Preparation


Introduction

During this course, we will exclusively use R for data visualization and analysis, via RStudio.

The open-source programming language R is focussed on statistics and data analysis, with several built-in options and example datasets for performing most common types of analysis. For example, we can perform a regression and plot it to show the relationship between weight and miles per gallon of the cars in the built-in mtcars dataset:

result <- lm(mpg ~ wt, data = mtcars)
plot(mpg ~ wt, data = mtcars)
abline(reg = result, lty = 2)

RStudio is the de-facto standard integrated development environment (IDE) for R: a computer program that enables us to easily write programs, scripts, documents, and even entire blogs, websites, and journal articles using R in the background.

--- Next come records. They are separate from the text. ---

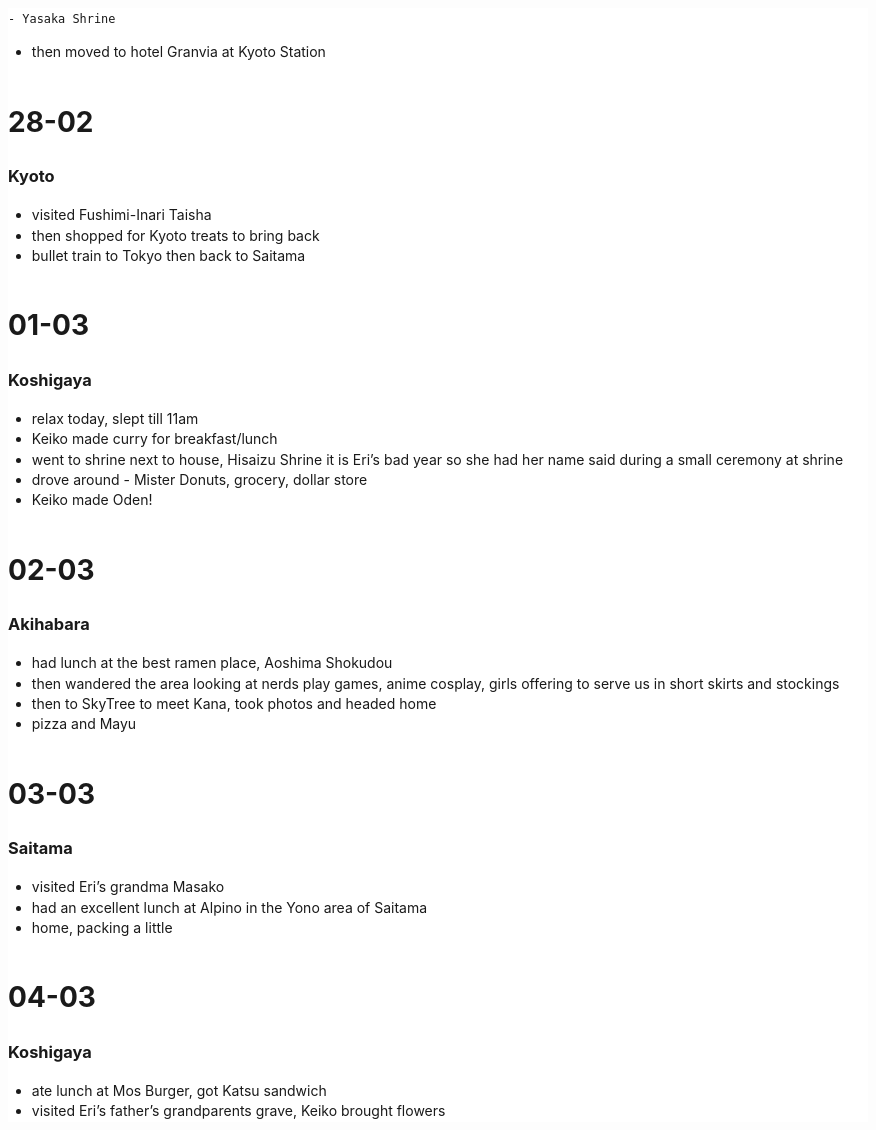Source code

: 	- Yasaka Shrine
- then moved to hotel Granvia at Kyoto Station

# 28-02
### Kyoto
- visited Fushimi-Inari Taisha
- then shopped for Kyoto treats to bring back
- bullet train to Tokyo then back to Saitama

# 01-03
### Koshigaya
- relax today, slept till 11am
- Keiko made curry for breakfast/lunch
- went to shrine next to house, Hisaizu Shrine it is Eri’s bad year so she had her name said during a small ceremony at shrine
- drove around - Mister Donuts, grocery, dollar store
- Keiko made Oden!

# 02-03
### Akihabara
- had lunch at the best ramen place, Aoshima Shokudou
- then wandered the area looking at nerds play games, anime cosplay, girls offering to serve us in short skirts and stockings
- then to SkyTree to meet Kana, took photos and headed home
- pizza and Mayu

# 03-03
### Saitama
- visited Eri’s grandma Masako
- had an excellent lunch at Alpino in the Yono area of Saitama
- home, packing a little

# 04-03
### Koshigaya
- ate lunch at Mos Burger, got Katsu sandwich
- visited Eri’s father’s grandparents grave, Keiko brought flowers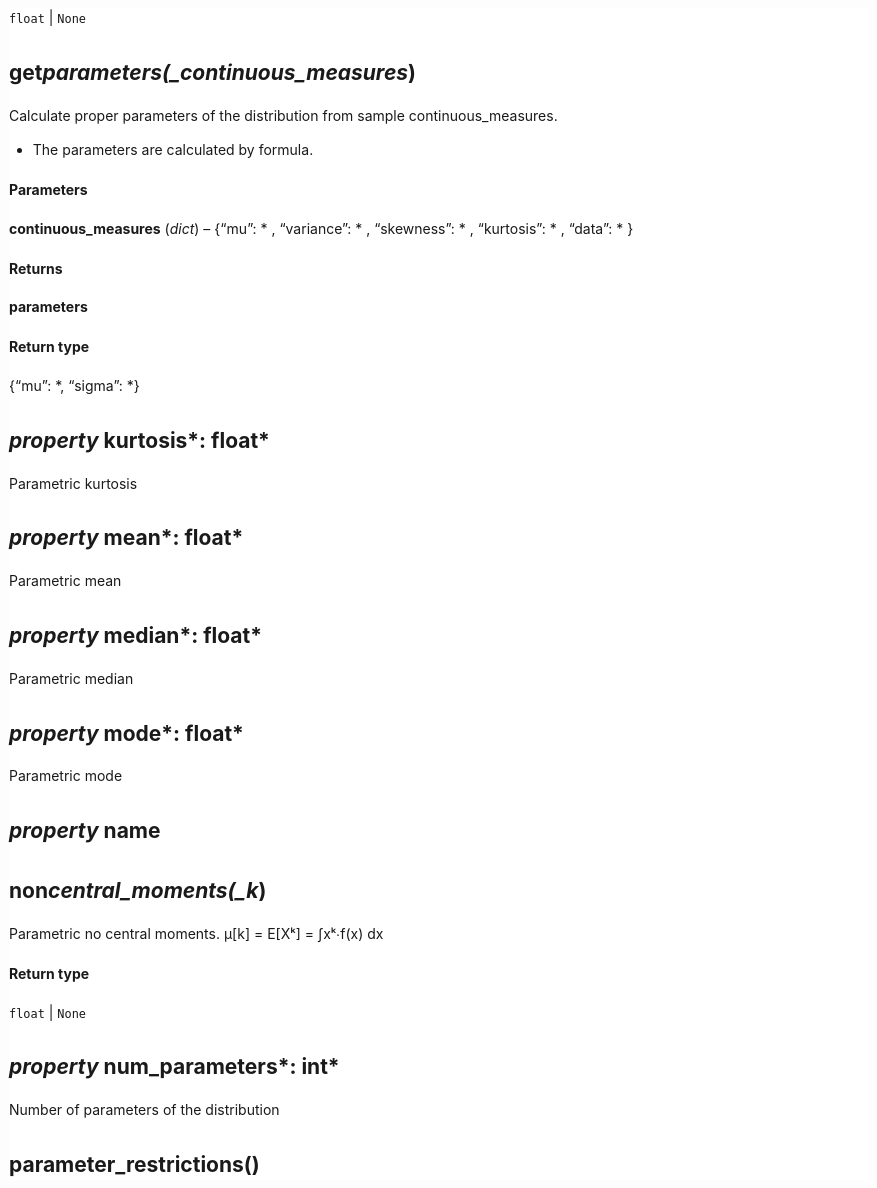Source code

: `float` | `None`

## get*parameters(\_continuous_measures*)

Calculate proper parameters of the distribution from sample continuous_measures.

- The parameters are calculated by formula.

#### Parameters

**continuous_measures** (_dict_) – {“mu”: \* , “variance”: \* , “skewness”: \* , “kurtosis”: \* , “data”: \* }

#### Returns

**parameters**

#### Return type

{“mu”: \*, “sigma”: \*}

## _property_ kurtosis*: float*

Parametric kurtosis

## _property_ mean*: float*

Parametric mean

## _property_ median*: float*

Parametric median

## _property_ mode*: float*

Parametric mode

## _property_ name

## non*central_moments(\_k*)

Parametric no central moments. µ[k] = E[Xᵏ] = ∫xᵏ∙f(x) dx

#### Return type

`float` | `None`

## _property_ num_parameters*: int*

Number of parameters of the distribution

## parameter_restrictions()
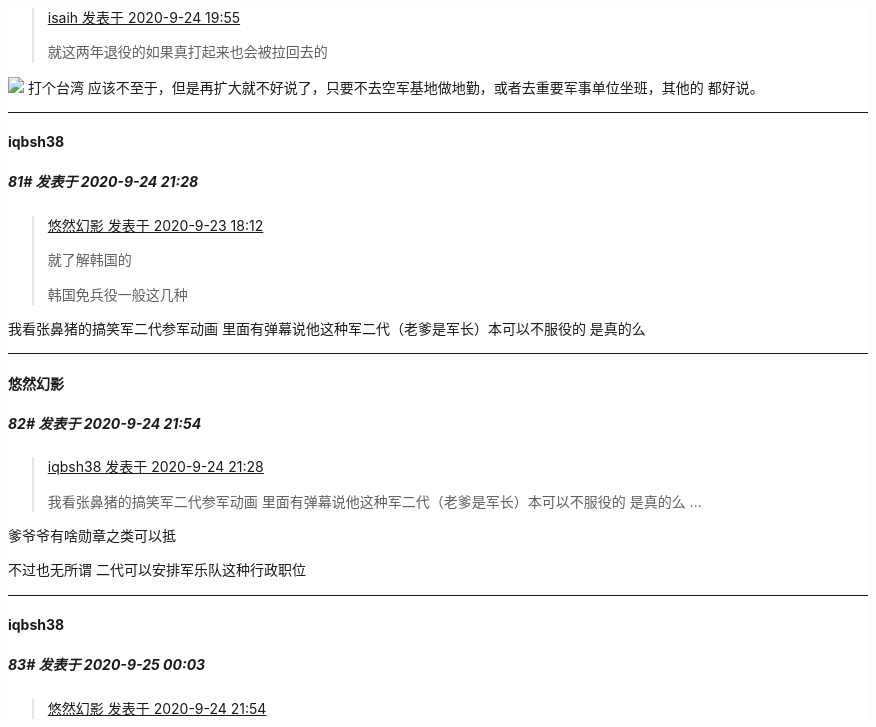 

<blockquote><a href="httphttps://bbs.saraba1st.com/2b/forum.php?mod=redirect&amp;goto=findpost&amp;pid=48840824&amp;ptid=1961477" target="_blank">isaih 发表于 2020-9-24 19:55</a>

就这两年退役的如果真打起来也会被拉回去的</blockquote>
<img src="https://static.saraba1st.com/image/smiley/face2017/245.png" referrerpolicy="no-referrer"> 打个台湾 应该不至于，但是再扩大就不好说了，只要不去空军基地做地勤，或者去重要军事单位坐班，其他的 都好说。







-----

####  iqbsh38  
##### 81#       发表于 2020-9-24 21:28



<blockquote><a href="httphttps://bbs.saraba1st.com/2b/forum.php?mod=redirect&amp;goto=findpost&amp;pid=48828227&amp;ptid=1961477" target="_blank">悠然幻影 发表于 2020-9-23 18:12</a>

就了解韩国的


韩国免兵役一般这几种</blockquote>
我看张鼻猪的搞笑军二代参军动画 里面有弹幕说他这种军二代（老爹是军长）本可以不服役的 是真的么







-----

####  悠然幻影  
##### 82#       发表于 2020-9-24 21:54



<blockquote><a href="httphttps://bbs.saraba1st.com/2b/forum.php?mod=redirect&amp;goto=findpost&amp;pid=48842225&amp;ptid=1961477" target="_blank">iqbsh38 发表于 2020-9-24 21:28</a>

我看张鼻猪的搞笑军二代参军动画 里面有弹幕说他这种军二代（老爹是军长）本可以不服役的 是真的么 ...</blockquote>
爹爷爷有啥勋章之类可以抵


不过也无所谓 二代可以安排军乐队这种行政职位







-----

####  iqbsh38  
##### 83#       发表于 2020-9-25 00:03



<blockquote><a href="httphttps://bbs.saraba1st.com/2b/forum.php?mod=redirect&amp;goto=findpost&amp;pid=48842552&amp;ptid=1961477" target="_blank">悠然幻影 发表于 2020-9-24 21:54</a>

We assume that you are already familiar with R and Rstudio, as outlined in the entry requirements of the course. However, if you haven’t installed R yet on your (current) computer or need some refreshing, please see below on how to install R, Rstudio and some sources to familiarize yourself with the basics.

Rstudio projects

A feature we are going to use a lot is RStudio’s projects. A project is a file folder with code, data, and other files related to a single project. An R project folder contains an .Rproj file which you can open from RStudio. This automatically sets that folder as the working directory, meaning any files in it can be loaded relative to this directory.

After opening an R project, RStudio shows the name of the project in the top-right corner of the program, above the environment panel. By clicking on it, you can close it, open another project, create new projects, and quickly access your latest projects. You can also open projects in new RStudio sessions.

R Markdown

In this course, we will make extensive use of .Rmd files, R Markdown files. With R Markdown files, we can easily create documents which seamlessly combine text, code, and plots. Even the website you are reading right now was generated from an R Markdown file.

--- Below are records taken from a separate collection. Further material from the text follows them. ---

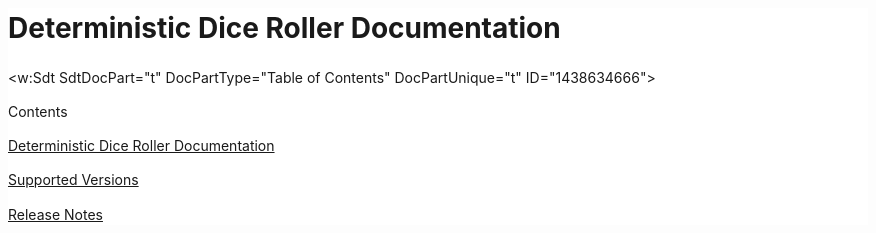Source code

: <html xmlns:v="urn:schemas-microsoft-com:vml"
xmlns:o="urn:schemas-microsoft-com:office:office"
xmlns:w="urn:schemas-microsoft-com:office:word"
xmlns:m="http://schemas.microsoft.com/office/2004/12/omml"
xmlns="http://www.w3.org/TR/REC-html40">

<head>
<meta http-equiv=Content-Type content="text/html; charset=windows-1252">
<meta name=ProgId content=Word.Document>
<meta name=Generator content="Microsoft Word 15">
<meta name=Originator content="Microsoft Word 15">
<link rel=File-List href="index_files/filelist.xml">
<link rel=Edit-Time-Data href="index_files/editdata.mso">

<link rel=dataStoreItem href="index_files/item0024.xml"
target="index_files/props025.xml">
<link rel=themeData href="index_files/themedata.thmx">
<link rel=colorSchemeMapping href="index_files/colorschememapping.xml">

<style>

</style>

</head>

<body lang=en-SE link="#0563C1" vlink="#954F72" style='tab-interval:36.0pt;
word-wrap:break-word'>

<div class=WordSection1>

<h1><a name="_Toc32834917"><span lang=SV style='mso-ansi-language:SV'>Deterministic
Dice Roller Documentation</span></a><span lang=SV style='mso-ansi-language:
SV'><o:p></o:p></span></h1>

<w:Sdt SdtDocPart="t" DocPartType="Table of Contents" DocPartUnique="t"
 ID="1438634666">
 <p class=MsoTocHeading><span lang=EN-US style='mso-ansi-language:EN-US'>Contents<o:p></o:p><w:sdtPr></w:sdtPr></span></p>
 <p class=MsoToc1 style='tab-stops:right dotted 467.5pt'><span
 lang=EN-US style='mso-ansi-language:EN-US'><span class=MsoHyperlink><span
 style='mso-no-proof:yes'><a href="#_Toc32834917"><span lang=SV
 style='mso-ansi-language:SV'>Deterministic Dice Roller Documentation</span><span
 style='color:windowtext;display:none;mso-hide:screen;text-decoration:none;
 text-underline:none'><span style='mso-tab-count:1 dotted'>. </span></span><span
 style='color:windowtext;display:none;mso-hide:screen;text-decoration:none;
 text-underline:none'>1</span></a></span></span></span><span
 lang=EN-US style='mso-fareast-font-family:"Times New Roman";mso-fareast-theme-font:
 minor-fareast;mso-ansi-language:EN-US;mso-no-proof:yes'><o:p></o:p></span></p>
 <p class=MsoToc2 style='tab-stops:right dotted 467.5pt'><span
 class=MsoHyperlink><span lang=EN-US style='mso-ansi-language:EN-US;mso-no-proof:
 yes'><a href="#_Toc32834918">Supported Versions<span style='color:windowtext;
 display:none;mso-hide:screen;text-decoration:none;text-underline:none'><span
 style='mso-tab-count:1 dotted'>. </span></span><span
 style='color:windowtext;display:none;mso-hide:screen;text-decoration:none;
 text-underline:none'>1</span></a></span></span><span
 lang=EN-US style='mso-fareast-font-family:"Times New Roman";mso-fareast-theme-font:
 minor-fareast;mso-ansi-language:EN-US;mso-no-proof:yes'><o:p></o:p></span></p>
 <p class=MsoToc2 style='tab-stops:right dotted 467.5pt'><span
 class=MsoHyperlink><span lang=EN-US style='mso-ansi-language:EN-US;mso-no-proof:
 yes'><a href="#_Toc32834919">Release Notes<span style='color:windowtext;
 display:none;mso-hide:screen;text-decoration:none;text-underline:none'><span
 style='mso-tab-count:1 dotted'>. </span></span><span
 style='color:windowtext;display:none;mso-hide:screen;text-decoration:none;
 text-underline:none'>1</span></a></span></span><span
 lang=EN-US style='mso-fareast-font-family:"Times New Roman";mso-fareast-theme-font:
 minor-fareast;mso-ansi-language:EN-US;mso-no-proof:yes'><o:p></o:p></span></p>
 <p class=MsoToc2 style='tab-stops:right dotted 467.5pt'><span
 class=MsoHyperlink><span lang=EN-US style='mso-ansi-language:EN-US;mso-no-proof: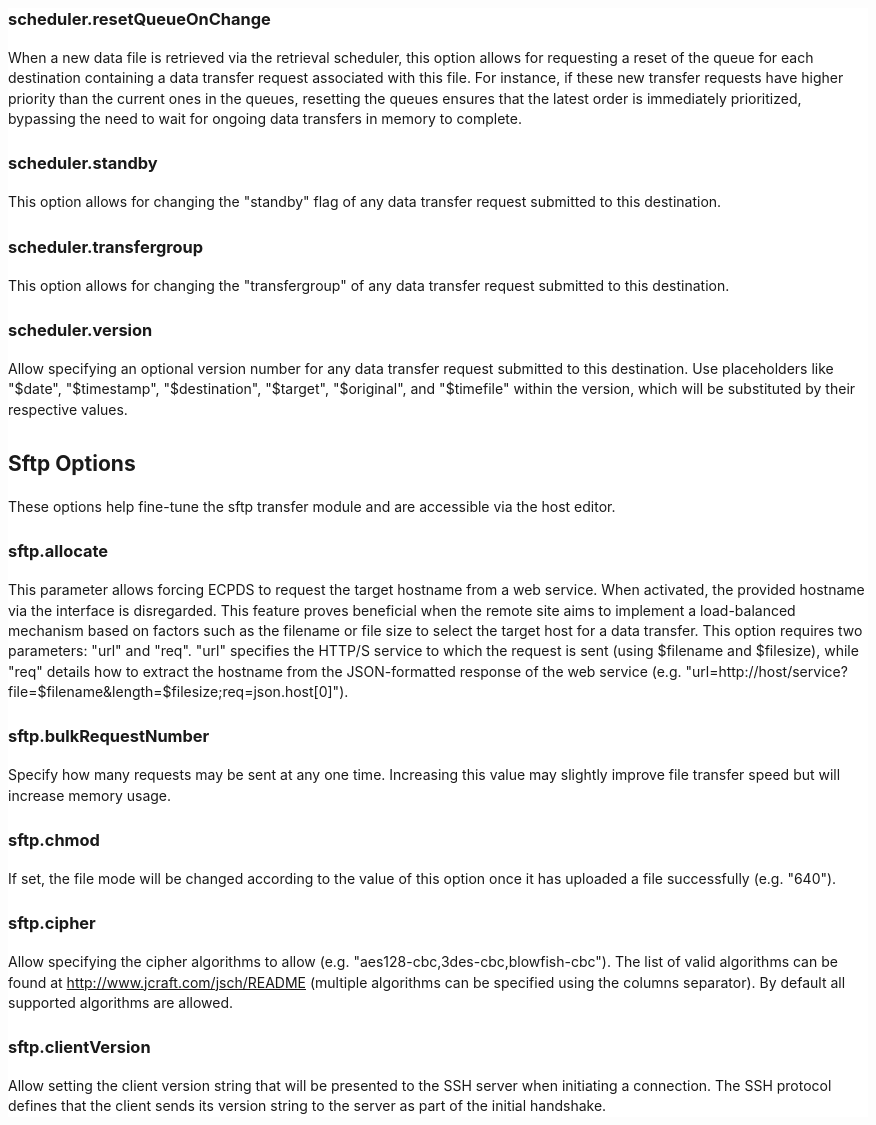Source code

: ### scheduler.resetQueueOnChange
When a new data file is retrieved via the retrieval scheduler, this option allows for requesting a reset of the queue for each destination containing a data transfer request associated with this file. For instance, if these new transfer requests have higher priority than the current ones in the queues, resetting the queues ensures that the latest order is immediately prioritized, bypassing the need to wait for ongoing data transfers in memory to complete.

### scheduler.standby
This option allows for changing the "standby" flag of any data transfer request submitted to this destination.

### scheduler.transfergroup
This option allows for changing the "transfergroup" of any data transfer request submitted to this destination.

### scheduler.version
Allow specifying an optional version number for any data transfer request submitted to this destination.  Use placeholders like "$date", "$timestamp", "$destination", "$target", "$original", and "$timefile" within the version, which will be substituted by their respective values.

## Sftp Options

These options help fine-tune the sftp transfer module and are accessible via the host editor.

### sftp.allocate
This parameter allows forcing ECPDS to request the target hostname from a web service. When activated, the provided hostname via the interface is disregarded. This feature proves beneficial when the remote site aims to implement a load-balanced mechanism based on factors such as the filename or file size to select the target host for a data transfer. This option requires two parameters: "url" and "req". "url" specifies the HTTP/S service to which the request is sent (using $filename and $filesize), while "req" details how to extract the hostname from the JSON-formatted response of the web service (e.g. "url=http://host/service?file=$filename&length=$filesize;req=json.host[0]").

### sftp.bulkRequestNumber
Specify how many requests may be sent at any one time. Increasing this value may slightly improve file transfer speed but will increase memory usage.

### sftp.chmod
If set, the file mode will be changed according to the value of this option once it has uploaded a file successfully (e.g. "640").

### sftp.cipher
Allow specifying the cipher algorithms to allow (e.g. "aes128-cbc,3des-cbc,blowfish-cbc"). The list of valid algorithms can be found at http://www.jcraft.com/jsch/README (multiple algorithms can be specified using the columns separator). By default all supported algorithms are allowed.

### sftp.clientVersion
Allow setting the client version string that will be presented to the SSH server when initiating a connection. The SSH protocol defines that the client sends its version string to the server as part of the initial handshake.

If you’re not familiar with R Markdown files, create a new R Markdown file in RStudio using File > New File > R Markdown. Play around with the file that appears.

If you scroll through the file, you may see that there is a specific syntax associated with R Markdown files. At the start, there is some information about the document and how it should be output, and in the document itself is the text with a lot of pound signs (#), underscores (_) and backticks (\). If you are still unfamiliar with using R Markdown files, please read through the following tutorials on rmarkdown.rstudio.com before next class:

RStudio may ask you to install several packages. You should allow it to!
If these do not install, you should install and load rmarkdown; knitr and the tidyverse.


Make sure you can output the R Markdown file you created to a html using Knit > Knit to HTML on top of the source pane.


The assignments of the course need to be handed in as an R project folder with data, a .Rmd file, and the .html file generated from it.

Code style

Throughout this course, try to maintain a consistent and legible style for your code. This is very important as it will make your collaborators, as well as future you happy. Being able to read and understand your own code after a year of not looking at it is possible if you use consistent style and informative comments where necessary.


Read through the style guide on Hadley Wickham’s website.


Try to adhere to this style for your assignments, too. Tip: in RStudio, you can display a vertical line at 80 characters to know when your code exceeds this. You can do this at Tools > Global Options > Code > Display > Show margin.

R and Rstudio

1. Install R

R can be obtained here. We won’t use R directly in the course, but rather call R through RStudio. Therefore it needs to be installed.

2. Install RStudio Desktop

Rstudio is an Integrated Development Environment (IDE). It can be obtained as stand-alone software here. The free and open source RStudio Desktop version is sufficient. Also ensure that you have installed a TeX distribution, to do this run the following in Rstudio:

  install.packages("tinytex")
  library(tinytex)
  install_tinytex()

3. Familiarize yourself with the basics.

Take a look at this video if you aren’t familiar with RStudio. Additionally, since this is not a course on programming with R rather a course on data analysis and visualization, you should ensure you are familiar with some basics. For such basics you should check out:

  • The first two chapters of introduction to R on datacamp
  • Simply installing R, playing around and reading Workflow basics in Hadley Wickham’s R for Data Science Book.
  • Interactive R Course: Install R, and in the console type the following lines one by one:
  install.packages("swirl")
  library(swirl)
  swirl()
  • And follow the guide to run the R Programming: The basics of Programming in R interactive course.

What if the steps above do not work for me? If all fails and you have insufficient rights to your machine, the following web-based service will offer a solution.

1. Open a free account on rstudio.cloud. You can run your own cloud-based RStudio environment there.

2. Use Utrecht University’s MyWorkPlace. You would have access to R and RStudio there. You may need to install packages for new sessions during the course.

Naturally, you will need internet access for these services to be accessed.